Finanziarsi col Social Lending

Se funziona lo scambio di alloggi tra privati (Airbnb) o l’autostop modernizzato tipo Bla Bla Car, perché non potrebbe funzionare un rapporto diretto tra privati, per quanto riguarda i finanziamenti? Che bisogno c’è di passare attraverso un intermediario costoso come la banca?
Il Social Lending, detto anche Peer to Peer (da pari a pari) Lending, potrebbe soddisfare questa esigenza di modalità finanziarie alternative.
La chiave ancora una volta potrebbe essere Internet, con piattaforme capaci di mettere in contatto utenti che hanno esigenze complementari (in questo caso prestatori e debitori).
I prestatori offrono il denaro, al tasso e alla durata stabilita dall’intermediario, oppure partecipando a un’asta dove competono con altri finanziatori.
Il prestatore può eventualmente scegliere il tipo di progetto da finanziare (avvio di start up, prestito per sviluppo aziendale, prestito immobiliare, ecc.).
Il debitore viene sostenuto spesso da più finanziatori, che in questo modo frazionano il rischio. Il debitore e i finanziatori non si conoscono mai, se non attraverso l’intermediario.
Il Social Lending è già una realtà in alcuni paesi, soprattutto quelli anglosassoni, USA e Regno Unito in testa.
Secondo il portale P2P-banking.com negli USA i prestiti in essere superano il miliardo di Euro e nel Regno Unito hanno un valore di circa di 300 milioni.
Piccole cifre rispetto ai volumi delle banche, ma comunque in rapida crescita. Nell’ Europa continentale la tendenza è positiva, ma la dimensione del fenomeno è minore, anche se ad esempio in Germania operano già importanti soggetti come Lendico, che fa capo al colosso dell’ e-commerce Zalando.
L’Europa continentale non è più arretrata, semplicemente ha controlli bancari più forti a tutela dei depositanti, come ha dimostrato la crisi bancaria del 2008-2009 dove non sono fallite così tante banche come è avvenuto nei paesi anglo-sassoni.
In Italia, ad esempio, per ridurre al massimo i rischi di truffe (sarebbe facile ingannare degli ingenui risparmiatori, sparendo poi con i loro soldi) chi vuole svolgere questo tipo di attività deve ottenere una impegnativa autorizzazione della Banca d’Italia (ai sensi dell’art. 114 del Testo Unico Bancario), che poi eserciterà attenti controlli sulla solidità finanziaria del soggetto, potendogli ritirare la licenza e commissariarlo (come avviene per le banche gestite in modo scorretto).
Una piattaforma di social lending deve svolgere infatti compiti molto delicati:
• registrare tutti i clienti, rispettando le normative antiriciclaggio;
• raccogliere e amministrare i denari dei prestatori, su appositi conti;
• controllare i clienti finanziatori (per evitare da parte loro l’esercizio del credito in forma professionale);
• valutare il livello di rischio dei clienti richiedenti, escludendo quelli con merito creditizio insufficiente e attribuendo loro un tasso di interesse coerente con il livello di rischio. Ad ogni richiedente viene assegnato un rating, cioè un livello di affidabilità, interrogando le centrali rischi private. Più il livello è scadente e più i tassi di interesse per i prestatori sono alti per compensare il rischio.

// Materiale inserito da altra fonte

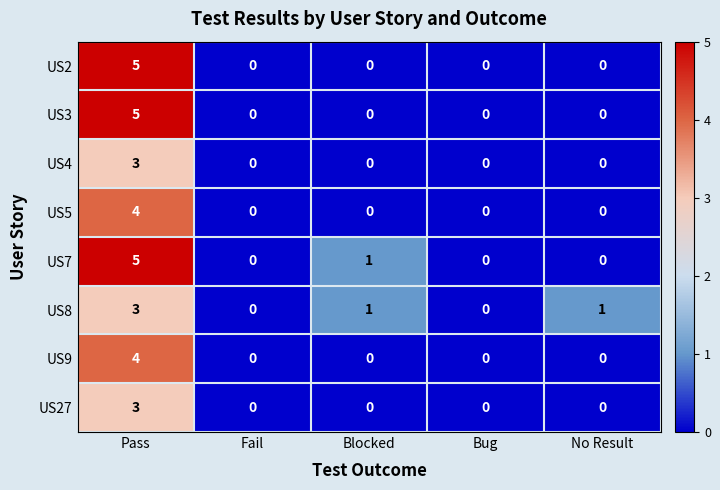

The value of US8 at Bug is -2. True or false?

False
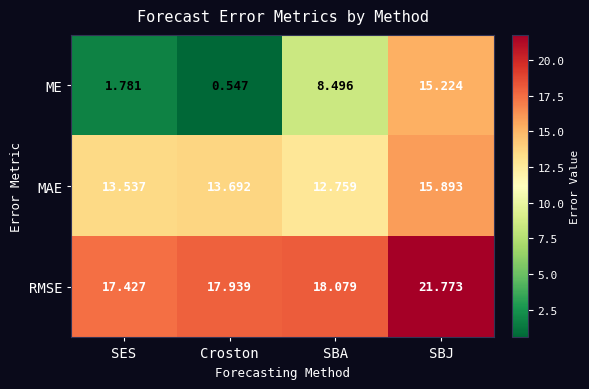

Which series has the largest total across all categories?

RMSE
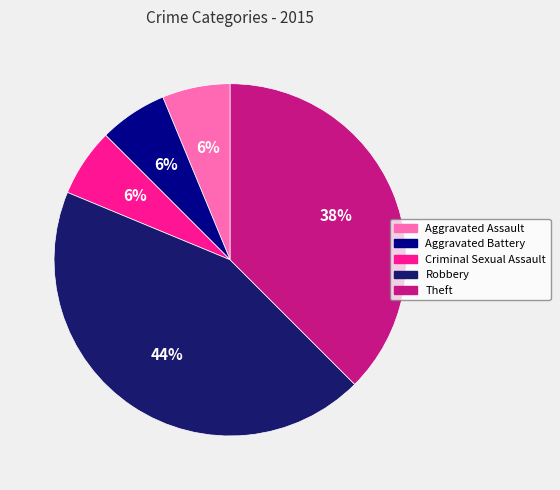

How many segments does this pie chart have?

5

• Proporre diverse opzioni di finanziamento;
• trasferire i fondi dai finanziatori ai finanziati contabilizzando tutti i flussi;
• recuperare le somme eventualmente dovute e non pagate dai clienti finanziati.

D’altra parte, la società di peer to peer (P2P) Lending non sopporterà alcun rischio di credito. Il prestito erogato dal prestatore non è protetto da garanzie nel caso di default del richiedente. L’eventuale insolvenza del debitore ricadrà sul cliente finanziatore, che potrà rivalersi sul debitore con i normali strumenti del recupero crediti.
Il guadagno dell’azienda di social lending viene generato dalle commissioni percepite dai clienti, in percentuale sugli importi del prestito iniziale (es. 1-3%) e sugli interessi percepiti nel corso del tempo (es. 0,3%).
Riuscirà il P2P lending a diffondersi anche in Italia? In Italia stanno sorgendo le prime piattaforme e la prospettive sembrano incoraggianti. La domanda di finanziamenti certo non manca, anche a causa dei problemi che il sistema bancario spesso frappone.
Non è detto però, ed è questo il punto interrogativo maggiore, che si concretizzino finanziatori disposti a correre dei rischi che sono certamente maggiori di quelli che si potrebbero avere con forme di investimento più tradizionali.